Monday, August 3, 2009

Nato chief: European members must match US troops in Afghanistan



Nato’s new chief has called on its European members to find more troops for Afghanistan to stop the country becoming “a Grand Central Station of international terrorism”.

Anders Fogh Rasmussen said that he wanted a proper balance between Nato forces from North America and those from Europe to avoid the perception that the mission in Afghanistan was predominantly an American operation.

His remarks, on his first day in the job, came as Nato’s top commander in Afghanistan prepared to demand thousands more American troops, setting him on a collision course with the Obama administration.

Experts who have worked with General Stanley McChrystal on the Afghanistan strategy review say the American commander believes that thousands more troops are needed to save the mission.

They described Afghanistan operations as “dangerously under-resourced” and said General McChrystal has accepted that more troops were needed to train and support a vast parallel surge by Afghan troops.

Anthony Cordesman, of the Centre for Strategic and International Studies, argued that without a doubling in the number of Afghan troops, from 150,000 to 300,000, the conflict could be lost.

Thousands more Afghan troops are required to hold ground that coalition troops have seized from the Taleban. In Operation Khanjar, 4,000 US Marines are currently fighting to clear the lower Helmand Valley with only 650 Afghan troops to back them.

“If you don’t provide these resources and additional brigade combat teams, effectively doubling the Afghan security forces, unless we are prepared to commit those resources... it’s going to lose,” Mr Cordesman said on his return from Afghanistan last week.

General McChrystal, who submits his review to the White House and Nato headquarters next week is said to be mulling how to reconcile political opposition and military need in determining how many troops he asks for.

Demanding more boots on the ground was the last thing that General Stanley McChrystal was expected to do when he was brought in as the Nato commander in Afghanistan after the unprecedented dismissal of his predecessor, General David McKiernan.

General McChrystal was appointed in the belief that he would bring more unconventional thinking to the Afghan battlefield - in particular, that he would not demand more troops.

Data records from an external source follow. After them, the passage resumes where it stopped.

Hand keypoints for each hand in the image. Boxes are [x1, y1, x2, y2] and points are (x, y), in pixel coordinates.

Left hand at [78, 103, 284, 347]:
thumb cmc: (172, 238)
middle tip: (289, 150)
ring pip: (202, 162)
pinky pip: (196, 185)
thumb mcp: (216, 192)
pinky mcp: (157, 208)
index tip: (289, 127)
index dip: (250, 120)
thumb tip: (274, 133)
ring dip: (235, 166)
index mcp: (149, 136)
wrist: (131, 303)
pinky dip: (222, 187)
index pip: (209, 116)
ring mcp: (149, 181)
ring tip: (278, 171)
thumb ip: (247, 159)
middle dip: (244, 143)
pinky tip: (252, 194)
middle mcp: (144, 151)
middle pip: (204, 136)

Jim Jones, Mr Obama’s National Security Adviser, travelled to Afghanistan last month to warn American commanders not to ask for more troops and urge them to focus on economic development instead.

“If that is not done right, there are not enough troops in the world to succeed,” he said.

President Obama faces opposition on troop increases from his own party, but ignoring the advice of the military commander he hand picked could just as politically risky. Having already sent an additional 21,000 Americans - as requested by General McKiernan prior to his sacking - the pressure to fulfil General McChrystal’s demands is likely to fall on Europeans.

Mr Rasmussen said Nato’s very survival could depend on Europe matching the American commitment in Afghanistan.

“Nobody in the Alliance would benefit from a situation where it looked like the mission in Afghanistan was only American,” he said.

“If the Americans are to continue to regard Nato as relevant, so Europe has to do its part.”

1 comment:

  1. More NATO troops are WAY overdue. Those in country, thier gov.s better realize they are at WAR. Stop the ridiculous caveats and ROE's, this is a war zone. The Germans, now forced to fight, had become a big, fat target. Same w/ Italy and Spain, grow a set please? The US better re-access its role in NATO if the others refuse to ante up and start fighting. ISAF= I Saw Americans Fighting...not the Brits, Canadians, the French [who could do more] Lith, Estonians, Dutch. These guys are laying it on the line. Wake up West!!!